### Task description
Your response should be the listing below, repeated exactly and in full.

### Source data
Start of Block

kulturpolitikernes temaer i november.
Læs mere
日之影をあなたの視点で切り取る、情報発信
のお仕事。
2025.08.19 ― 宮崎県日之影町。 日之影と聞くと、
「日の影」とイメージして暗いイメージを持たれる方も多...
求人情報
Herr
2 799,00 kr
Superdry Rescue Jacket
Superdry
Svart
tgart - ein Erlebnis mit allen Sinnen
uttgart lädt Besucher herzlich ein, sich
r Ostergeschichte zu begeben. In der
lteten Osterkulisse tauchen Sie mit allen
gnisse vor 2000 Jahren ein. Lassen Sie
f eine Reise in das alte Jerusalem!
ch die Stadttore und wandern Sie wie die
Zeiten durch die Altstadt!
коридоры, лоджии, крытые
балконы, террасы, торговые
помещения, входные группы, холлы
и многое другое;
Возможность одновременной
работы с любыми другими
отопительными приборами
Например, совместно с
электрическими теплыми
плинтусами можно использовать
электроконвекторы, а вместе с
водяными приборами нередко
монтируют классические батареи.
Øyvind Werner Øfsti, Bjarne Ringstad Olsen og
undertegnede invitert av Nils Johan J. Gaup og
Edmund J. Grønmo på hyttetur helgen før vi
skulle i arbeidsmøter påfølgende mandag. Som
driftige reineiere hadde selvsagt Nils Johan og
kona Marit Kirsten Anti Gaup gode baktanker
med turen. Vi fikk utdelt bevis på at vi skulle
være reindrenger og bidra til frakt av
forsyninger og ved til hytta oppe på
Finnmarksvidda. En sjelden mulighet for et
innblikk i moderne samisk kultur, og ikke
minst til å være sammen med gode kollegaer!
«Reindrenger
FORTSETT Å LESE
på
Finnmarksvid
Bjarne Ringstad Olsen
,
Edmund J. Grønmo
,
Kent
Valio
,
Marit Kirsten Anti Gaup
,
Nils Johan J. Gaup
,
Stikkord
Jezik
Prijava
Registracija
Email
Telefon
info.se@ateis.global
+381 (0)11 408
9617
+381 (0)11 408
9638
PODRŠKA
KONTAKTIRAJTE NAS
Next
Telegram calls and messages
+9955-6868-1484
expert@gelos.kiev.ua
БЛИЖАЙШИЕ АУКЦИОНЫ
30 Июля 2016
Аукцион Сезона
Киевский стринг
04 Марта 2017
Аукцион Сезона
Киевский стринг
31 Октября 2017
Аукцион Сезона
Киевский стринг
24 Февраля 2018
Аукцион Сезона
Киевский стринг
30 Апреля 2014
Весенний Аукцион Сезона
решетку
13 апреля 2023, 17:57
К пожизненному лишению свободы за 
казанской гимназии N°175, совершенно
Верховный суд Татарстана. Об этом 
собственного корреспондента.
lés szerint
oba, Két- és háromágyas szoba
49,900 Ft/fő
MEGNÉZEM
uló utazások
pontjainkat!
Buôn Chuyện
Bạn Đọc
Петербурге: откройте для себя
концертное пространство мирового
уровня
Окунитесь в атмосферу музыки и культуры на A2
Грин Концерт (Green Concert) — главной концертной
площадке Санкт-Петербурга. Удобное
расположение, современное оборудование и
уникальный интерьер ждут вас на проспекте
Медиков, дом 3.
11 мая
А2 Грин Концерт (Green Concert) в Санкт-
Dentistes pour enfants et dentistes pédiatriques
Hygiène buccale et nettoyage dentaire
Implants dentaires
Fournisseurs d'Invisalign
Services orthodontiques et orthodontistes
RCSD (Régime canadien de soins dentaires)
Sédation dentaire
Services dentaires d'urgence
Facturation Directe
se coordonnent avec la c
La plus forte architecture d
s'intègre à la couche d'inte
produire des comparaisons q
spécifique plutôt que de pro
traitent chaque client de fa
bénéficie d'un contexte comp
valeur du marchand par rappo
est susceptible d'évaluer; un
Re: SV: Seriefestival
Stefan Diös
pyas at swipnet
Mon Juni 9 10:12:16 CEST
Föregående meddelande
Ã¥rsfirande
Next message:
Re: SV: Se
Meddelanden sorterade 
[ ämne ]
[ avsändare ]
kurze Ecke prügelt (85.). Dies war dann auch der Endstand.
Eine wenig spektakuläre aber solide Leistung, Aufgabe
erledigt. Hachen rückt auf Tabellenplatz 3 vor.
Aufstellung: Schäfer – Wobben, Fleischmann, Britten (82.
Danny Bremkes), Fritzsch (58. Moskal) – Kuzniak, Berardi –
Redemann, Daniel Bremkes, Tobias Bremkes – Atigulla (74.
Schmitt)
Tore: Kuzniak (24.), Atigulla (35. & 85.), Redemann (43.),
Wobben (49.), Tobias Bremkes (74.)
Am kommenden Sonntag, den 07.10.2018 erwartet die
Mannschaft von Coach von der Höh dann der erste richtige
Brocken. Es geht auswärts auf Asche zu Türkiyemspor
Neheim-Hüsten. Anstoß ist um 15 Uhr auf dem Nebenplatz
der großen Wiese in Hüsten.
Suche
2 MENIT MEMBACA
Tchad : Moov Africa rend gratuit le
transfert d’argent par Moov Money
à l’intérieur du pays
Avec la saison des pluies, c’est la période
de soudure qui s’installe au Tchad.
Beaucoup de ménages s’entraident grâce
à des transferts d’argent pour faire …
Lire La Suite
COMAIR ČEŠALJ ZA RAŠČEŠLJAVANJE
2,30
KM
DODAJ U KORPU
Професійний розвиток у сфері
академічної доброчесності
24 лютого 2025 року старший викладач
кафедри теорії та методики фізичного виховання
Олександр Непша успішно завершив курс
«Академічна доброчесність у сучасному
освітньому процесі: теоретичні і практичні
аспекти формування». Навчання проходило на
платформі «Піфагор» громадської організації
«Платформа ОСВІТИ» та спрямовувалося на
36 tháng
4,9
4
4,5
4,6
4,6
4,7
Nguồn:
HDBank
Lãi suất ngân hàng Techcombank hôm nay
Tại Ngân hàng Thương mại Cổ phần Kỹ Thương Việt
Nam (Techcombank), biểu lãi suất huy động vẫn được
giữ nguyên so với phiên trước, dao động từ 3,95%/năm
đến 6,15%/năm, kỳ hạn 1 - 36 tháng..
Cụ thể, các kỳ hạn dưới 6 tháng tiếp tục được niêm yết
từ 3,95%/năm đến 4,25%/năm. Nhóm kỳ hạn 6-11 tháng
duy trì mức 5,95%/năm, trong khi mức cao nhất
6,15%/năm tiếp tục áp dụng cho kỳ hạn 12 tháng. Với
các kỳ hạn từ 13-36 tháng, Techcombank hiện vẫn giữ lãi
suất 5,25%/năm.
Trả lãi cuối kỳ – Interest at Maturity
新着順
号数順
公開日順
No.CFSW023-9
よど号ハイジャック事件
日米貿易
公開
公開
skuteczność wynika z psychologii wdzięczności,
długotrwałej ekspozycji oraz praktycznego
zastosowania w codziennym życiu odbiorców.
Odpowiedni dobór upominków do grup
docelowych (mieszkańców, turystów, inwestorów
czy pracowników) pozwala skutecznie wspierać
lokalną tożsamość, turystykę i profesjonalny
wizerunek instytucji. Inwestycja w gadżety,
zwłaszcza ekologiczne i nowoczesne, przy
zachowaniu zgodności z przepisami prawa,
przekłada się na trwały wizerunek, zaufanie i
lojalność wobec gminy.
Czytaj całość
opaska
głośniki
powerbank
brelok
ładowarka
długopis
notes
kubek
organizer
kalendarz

End of Block

### Exercise solution
kulturpolitikernes temaer i november.
Læs mere
日之影をあなたの視点で切り取る、情報発信
のお仕事。
2025.08.19 ― 宮崎県日之影町。 日之影と聞くと、
「日の影」とイメージして暗いイメージを持たれる方も多...
求人情報
Herr
2 799,00 kr
Superdry Rescue Jacket
Superdry
Svart
tgart - ein Erlebnis mit allen Sinnen
uttgart lädt Besucher herzlich ein, sich
r Ostergeschichte zu begeben. In der
lteten Osterkulisse tauchen Sie mit allen
gnisse vor 2000 Jahren ein. Lassen Sie
f eine Reise in das alte Jerusalem!
ch die Stadttore und wandern Sie wie die
Zeiten durch die Altstadt!
коридоры, лоджии, крытые
балконы, террасы, торговые
помещения, входные группы, холлы
и многое другое;
Возможность одновременной
работы с любыми другими
отопительными приборами
Например, совместно с
электрическими теплыми
плинтусами можно использовать
электроконвекторы, а вместе с
водяными приборами нередко
монтируют классические батареи.
Øyvind Werner Øfsti, Bjarne Ringstad Olsen og
undertegnede invitert av Nils Johan J. Gaup og
Edmund J. Grønmo på hyttetur helgen før vi
skulle i arbeidsmøter påfølgende mandag. Som
driftige reineiere hadde selvsagt Nils Johan og
kona Marit Kirsten Anti Gaup gode baktanker
med turen. Vi fikk utdelt bevis på at vi skulle
være reindrenger og bidra til frakt av
forsyninger og ved til hytta oppe på
Finnmarksvidda. En sjelden mulighet for et
innblikk i moderne samisk kultur, og ikke
minst til å være sammen med gode kollegaer!
«Reindrenger
FORTSETT Å LESE
på
Finnmarksvid
Bjarne Ringstad Olsen
,
Edmund J. Grønmo
,
Kent
Valio
,
Marit Kirsten Anti Gaup
,
Nils Johan J. Gaup
,
Stikkord
Jezik
Prijava
Registracija
Email
Telefon
info.se@ateis.global
+381 (0)11 408
9617
+381 (0)11 408
9638
PODRŠKA
KONTAKTIRAJTE NAS
Next
Telegram calls and messages
+9955-6868-1484
expert@gelos.kiev.ua
БЛИЖАЙШИЕ АУКЦИОНЫ
30 Июля 2016
Аукцион Сезона
Киевский стринг
04 Марта 2017
Аукцион Сезона
Киевский стринг
31 Октября 2017
Аукцион Сезона
Киевский стринг
24 Февраля 2018
Аукцион Сезона
Киевский стринг
30 Апреля 2014
Весенний Аукцион Сезона
решетку
13 апреля 2023, 17:57
К пожизненному лишению свободы за 
казанской гимназии N°175, совершенно
Верховный суд Татарстана. Об этом 
собственного корреспондента.
lés szerint
oba, Két- és háromágyas szoba
49,900 Ft/fő
MEGNÉZEM
uló utazások
pontjainkat!
Buôn Chuyện
Bạn Đọc
Петербурге: откройте для себя
концертное пространство мирового
уровня
Окунитесь в атмосферу музыки и культуры на A2
Грин Концерт (Green Concert) — главной концертной
площадке Санкт-Петербурга. Удобное
расположение, современное оборудование и
уникальный интерьер ждут вас на проспекте
Медиков, дом 3.
11 мая
А2 Грин Концерт (Green Concert) в Санкт-
Dentistes pour enfants et dentistes pédiatriques
Hygiène buccale et nettoyage dentaire
Implants dentaires
Fournisseurs d'Invisalign
Services orthodontiques et orthodontistes
RCSD (Régime canadien de soins dentaires)
Sédation dentaire
Services dentaires d'urgence
Facturation Directe
se coordonnent avec la c
La plus forte architecture d
s'intègre à la couche d'inte
produire des comparaisons q
spécifique plutôt que de pro
traitent chaque client de fa
bénéficie d'un contexte comp
valeur du marchand par rappo
est susceptible d'évaluer; un
Re: SV: Seriefestival
Stefan Diös
pyas at swipnet
Mon Juni 9 10:12:16 CEST
Föregående meddelande
Ã¥rsfirande
Next message:
Re: SV: Se
Meddelanden sorterade 
[ ämne ]
[ avsändare ]
kurze Ecke prügelt (85.). Dies war dann auch der Endstand.
Eine wenig spektakuläre aber solide Leistung, Aufgabe
erledigt. Hachen rückt auf Tabellenplatz 3 vor.
Aufstellung: Schäfer – Wobben, Fleischmann, Britten (82.
Danny Bremkes), Fritzsch (58. Moskal) – Kuzniak, Berardi –
Redemann, Daniel Bremkes, Tobias Bremkes – Atigulla (74.
Schmitt)
Tore: Kuzniak (24.), Atigulla (35. & 85.), Redemann (43.),
Wobben (49.), Tobias Bremkes (74.)
Am kommenden Sonntag, den 07.10.2018 erwartet die
Mannschaft von Coach von der Höh dann der erste richtige
Brocken. Es geht auswärts auf Asche zu Türkiyemspor
Neheim-Hüsten. Anstoß ist um 15 Uhr auf dem Nebenplatz
der großen Wiese in Hüsten.
Suche
2 MENIT MEMBACA
Tchad : Moov Africa rend gratuit le
transfert d’argent par Moov Money
à l’intérieur du pays
Avec la saison des pluies, c’est la période
de soudure qui s’installe au Tchad.
Beaucoup de ménages s’entraident grâce
à des transferts d’argent pour faire …
Lire La Suite
COMAIR ČEŠALJ ZA RAŠČEŠLJAVANJE
2,30
KM
DODAJ U KORPU
Професійний розвиток у сфері
академічної доброчесності
24 лютого 2025 року старший викладач
кафедри теорії та методики фізичного виховання
Олександр Непша успішно завершив курс
«Академічна доброчесність у сучасному
освітньому процесі: теоретичні і практичні
аспекти формування». Навчання проходило на
платформі «Піфагор» громадської організації
«Платформа ОСВІТИ» та спрямовувалося на
36 tháng
4,9
4
4,5
4,6
4,6
4,7
Nguồn:
HDBank
Lãi suất ngân hàng Techcombank hôm nay
Tại Ngân hàng Thương mại Cổ phần Kỹ Thương Việt
Nam (Techcombank), biểu lãi suất huy động vẫn được
giữ nguyên so với phiên trước, dao động từ 3,95%/năm
đến 6,15%/năm, kỳ hạn 1 - 36 tháng..
Cụ thể, các kỳ hạn dưới 6 tháng tiếp tục được niêm yết
từ 3,95%/năm đến 4,25%/năm. Nhóm kỳ hạn 6-11 tháng
duy trì mức 5,95%/năm, trong khi mức cao nhất
6,15%/năm tiếp tục áp dụng cho kỳ hạn 12 tháng. Với
các kỳ hạn từ 13-36 tháng, Techcombank hiện vẫn giữ lãi
suất 5,25%/năm.
Trả lãi cuối kỳ – Interest at Maturity
新着順
号数順
公開日順
No.CFSW023-9
よど号ハイジャック事件
日米貿易
公開
公開
skuteczność wynika z psychologii wdzięczności,
długotrwałej ekspozycji oraz praktycznego
zastosowania w codziennym życiu odbiorców.
Odpowiedni dobór upominków do grup
docelowych (mieszkańców, turystów, inwestorów
czy pracowników) pozwala skutecznie wspierać
lokalną tożsamość, turystykę i profesjonalny
wizerunek instytucji. Inwestycja w gadżety,
zwłaszcza ekologiczne i nowoczesne, przy
zachowaniu zgodności z przepisami prawa,
przekłada się na trwały wizerunek, zaufanie i
lojalność wobec gminy.
Czytaj całość
opaska
głośniki
powerbank
brelok
ładowarka
długopis
notes
kubek
organizer
kalendarz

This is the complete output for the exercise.